Contrairement à ce que son nom laisse penser, l'ombrage ne permet pas de calculer des ombres portées d'un objet vers un autre.
Comment fonctionne l'ombrage de Gouraud
L'idée de moduler la couleur d'un polygone en fonction de l'angle de la lumière incidente ne date pas de Gouraud. On parle d'ailleurs de modèle de Lambert. A l'heure des tous premiers systèmes de représentations 3D dans les années 70, les capacités de calculs étaient très limitées et cette méthode présente l'intérêt de reposer sur un simple produit scalaire entre deux vecteurs 3D. Le premier modèle d'ombrage réalisait cependant ce calcul au niveau du triangle et tous les pixels d'un triangle avaient la même couleur. On parle de "Flat shading" (ombrage plat) et les différences de couleurs entre des triangles accolés mais non coplanaires n'étaient pas très agréables à voir, en raison de l'accentuation du constraste que le cerveau humain réalise automatiquement (voir Bandes de Mach).
L'idée d'Henri Gouraud est alors de calculer l'illumination, non pas au niveau du triangle, mais de chaque vertex. Puis d'interpoler linéairement les valeurs obtenues sur chaque pixel lors du remplissage. La différence de teintes s'estompe le long d'une arête si les triangles accolés utilisent les mêmes normales sur leurs vertices en commun. On parle alors de "Smooth shading" (ombrage lissé).
Le Smooth shading prendra plus tard le nom de Gouraud pour le distinguer d'autres techniques plus avancées telles que le modèle d'illumination de Phong (voir ombrage de Bui Tuong Phong).
L'ombrage de Gouraud devint très populaire en raison de la simplicité et donc de la rapidité des calculs à réaliser. Ils s'intégrent dans le placage linéaire des textures. En 3D temps réel, la recherche de performance a longtemps privilégié ce modèle sur tous les autres, trop coûteux. 30 ans après, DirectX 9 ne proposait toujours que le flat shading et l'ombrage de Gouraud par défaut. Il aura fallu attendre les Pixel shaders et les cartes vidéos modernes pour permettre de passer à des modèles plus évolués (Phong, Blinn...) grâce au per-pixel shading. L'illumination n'étant plus calculée sur les vertices mais sur chaque pixel.
L'inconvénient principal de l'ombrage de Gouraud est qu'il n'est efficace que pour représenter la lumière diffuse. La lumière spéculaire, dont les reflets sont plus localisés n'est pas bien rendue. Les techniques plus modernes de Bump mapping à l'aide de cartes de normales (Normal map) font également préférer le per-pixel shading. Les logiciels d'images de synthèse précalculées utilisent désormais des techniques d'illumination globale, bien trop coûteuses en temps de calcul pour le jeu vidéo, qui s'approchent davantage du comportement physique des photons (Photonique, Radiosité).

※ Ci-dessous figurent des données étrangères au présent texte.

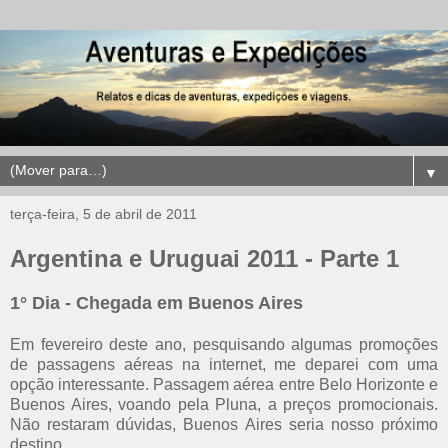
▼
terça-feira, 5 de abril de 2011
Argentina e Uruguai 2011 - Parte 1
1° Dia - Chegada em Buenos Aires
Em fevereiro deste ano, pesquisando algumas promoções
de passagens aéreas na internet, me deparei com uma
opção interessante. Passagem aérea entre Belo Horizonte e
Buenos Aires, voando pela Pluna, a preços promocionais.
Não restaram dúvidas, Buenos Aires seria nosso próximo
destino.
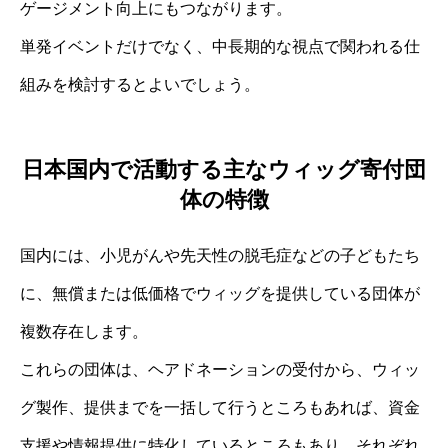
ゲージメント向上にもつながります。
単発イベントだけでなく、中長期的な視点で関われる仕
組みを検討するとよいでしょう。
日本国内で活動する主なウィッグ寄付団
体の特徴
国内には、小児がんや先天性の脱毛症などの子どもたち
に、無償または低価格でウィッグを提供している団体が
複数存在します。
これらの団体は、ヘアドネーションの受付から、ウィッ
グ製作、提供までを一括して行うところもあれば、資金
支援や情報提供に特化しているところもあり、それぞれ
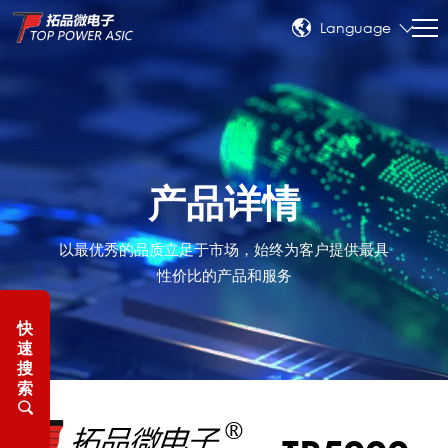
Language
产品详情
以最优秀的品质立足于市场，始终为客户提供最具
性价比的产品和服务
快
速
搜
索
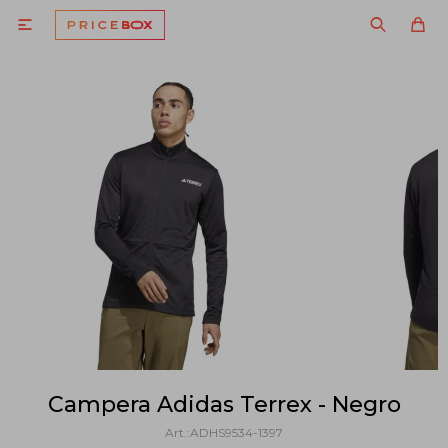

Campera Adidas Terrex - Negro
ADHS9534-1397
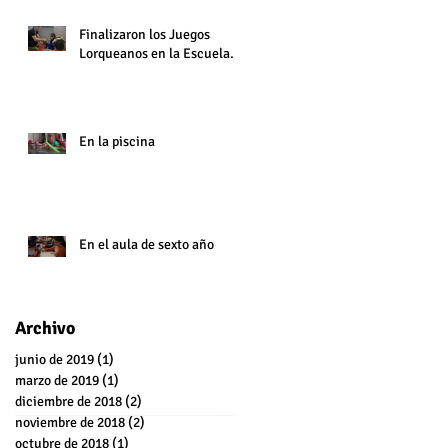
Finalizaron los Juegos
Lorqueanos en la Escuela.
En la piscina
En el aula de sexto año
Archivo
junio de 2019
(1)
1 entrada
marzo de 2019
(1)
1 entrada
diciembre de 2018
(2)
2 entradas
noviembre de 2018
(2)
2 entradas
octubre de 2018
(1)
1 entrada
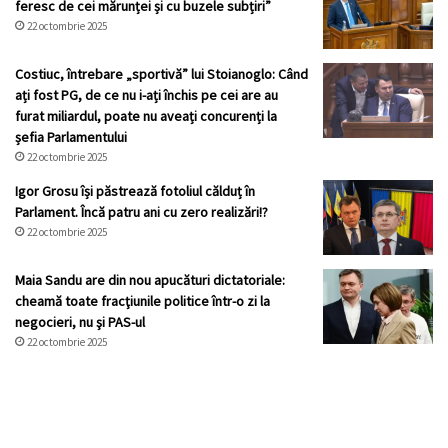
feresc de cei mărunței și cu buzele subțiri”
22 octombrie 2025
Costiuc, întrebare „sportivă” lui Stoianoglo: Când
ați fost PG, de ce nu i-ați închis pe cei are au
furat miliardul, poate nu aveați concurenți la
șefia Parlamentului
22 octombrie 2025
Igor Grosu își păstrează fotoliul călduț în
Parlament. Încă patru ani cu zero realizări!?
22 octombrie 2025
Maia Sandu are din nou apucături dictatoriale:
cheamă toate fracţiunile politice într-o zi la
negocieri, nu şi PAS-ul
22 octombrie 2025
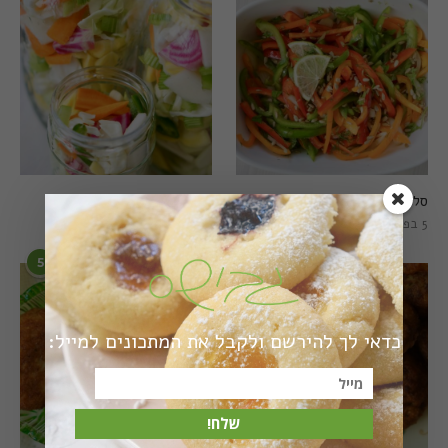
סלט פלפלים טרי וצבעוני
חמוצים מהירים
5 בפברואר 2021
1 באוגוסט 2022
5
6
כדאי לך להירשם ולקבל את המתכונים למייל:
שלח!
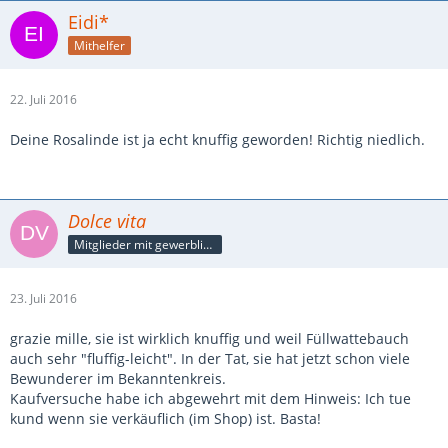
Eidi*
Mithelfer
22. Juli 2016
Deine Rosalinde ist ja echt knuffig geworden! Richtig niedlich.
Dolce vita
Mitglieder mit gewerblicher Verbindung, auch als Mitarbeiter/in
23. Juli 2016
grazie mille, sie ist wirklich knuffig und weil Füllwattebauch
auch sehr "fluffig-leicht". In der Tat, sie hat jetzt schon viele
Bewunderer im Bekanntenkreis.
Kaufversuche habe ich abgewehrt mit dem Hinweis: Ich tue
kund wenn sie verkäuflich (im Shop) ist. Basta!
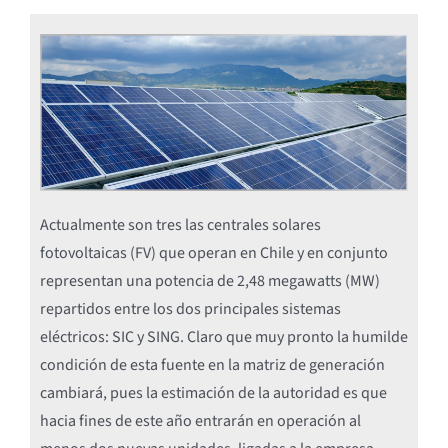
Actualmente son tres las centrales solares
fotovoltaicas (FV) que operan en Chile y en conjunto
representan una potencia de 2,48 megawatts (MW)
repartidos entre los dos principales sistemas
eléctricos: SIC y SING. Claro que muy pronto la humilde
condición de esta fuente en la matriz de generación
cambiará, pues la estimación de la autoridad es que
hacia fines de este año entrarán en operación al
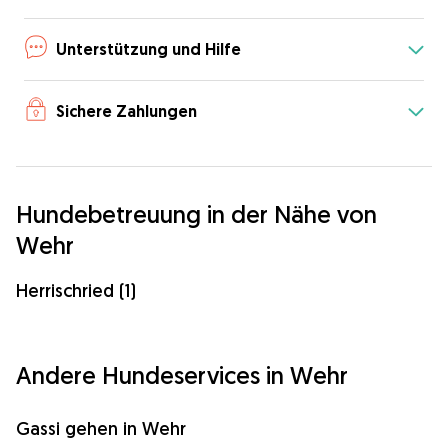
Unterstützung und Hilfe
Sichere Zahlungen
Hundebetreuung in der Nähe von
Wehr
Herrischried (1)
Andere Hundeservices in Wehr
Gassi gehen in Wehr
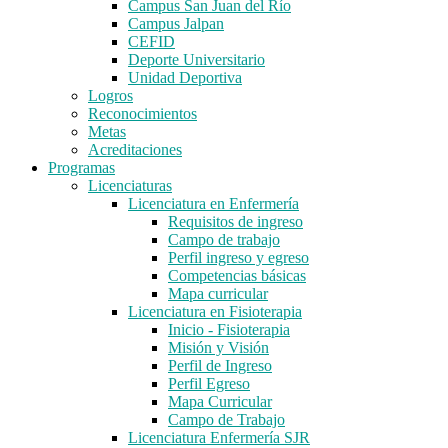
Campus San Juan del Río
Campus Jalpan
CEFID
Deporte Universitario
Unidad Deportiva
Logros
Reconocimientos
Metas
Acreditaciones
Programas
Licenciaturas
Licenciatura en Enfermería
Requisitos de ingreso
Campo de trabajo
Perfil ingreso y egreso
Competencias básicas
Mapa curricular
Licenciatura en Fisioterapia
Inicio - Fisioterapia
Misión y Visión
Perfil de Ingreso
Perfil Egreso
Mapa Curricular
Campo de Trabajo
Licenciatura Enfermería SJR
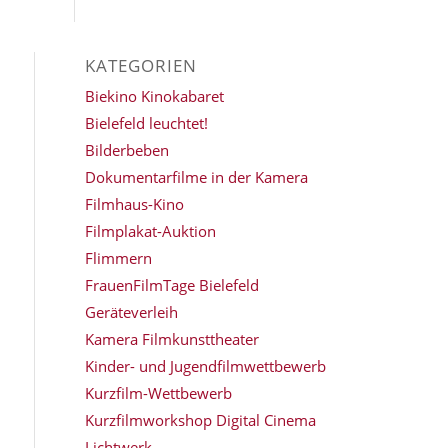
KATEGORIEN
Biekino Kinokabaret
Bielefeld leuchtet!
Bilderbeben
Dokumentarfilme in der Kamera
Filmhaus-Kino
Filmplakat-Auktion
Flimmern
FrauenFilmTage Bielefeld
Geräteverleih
Kamera Filmkunsttheater
Kinder- und Jugendfilmwettbewerb
Kurzfilm-Wettbewerb
Kurzfilmworkshop Digital Cinema
Lichtwerk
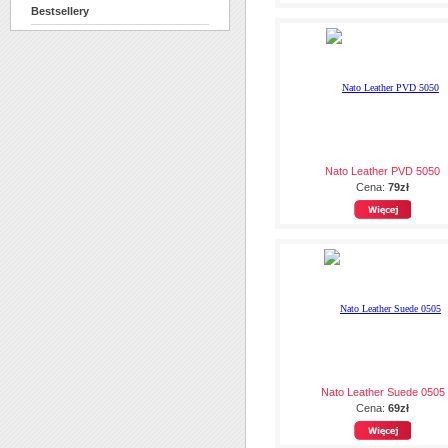
Bestsellery
Nato Leather PVD 5050
Cena:
79zł
Nato Leather Suede 0505
Cena:
69zł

L'ombrage de Gouraud expliqué par Gouraud
Le 23 juin 2011, la conférence "Le Futur a un Passé" se tenait à l'École nationale supérieure des Arts Décoratifs.
Parmi les invités, Henri Gouraud raconte, non sans humour, comment il a atterri dans l'université d'Utah
au milieu des pionniers de l'image de synthèse et a inventé sa technique. Une toute bête interpolation linéaire dont il n'imaginait pas la portée.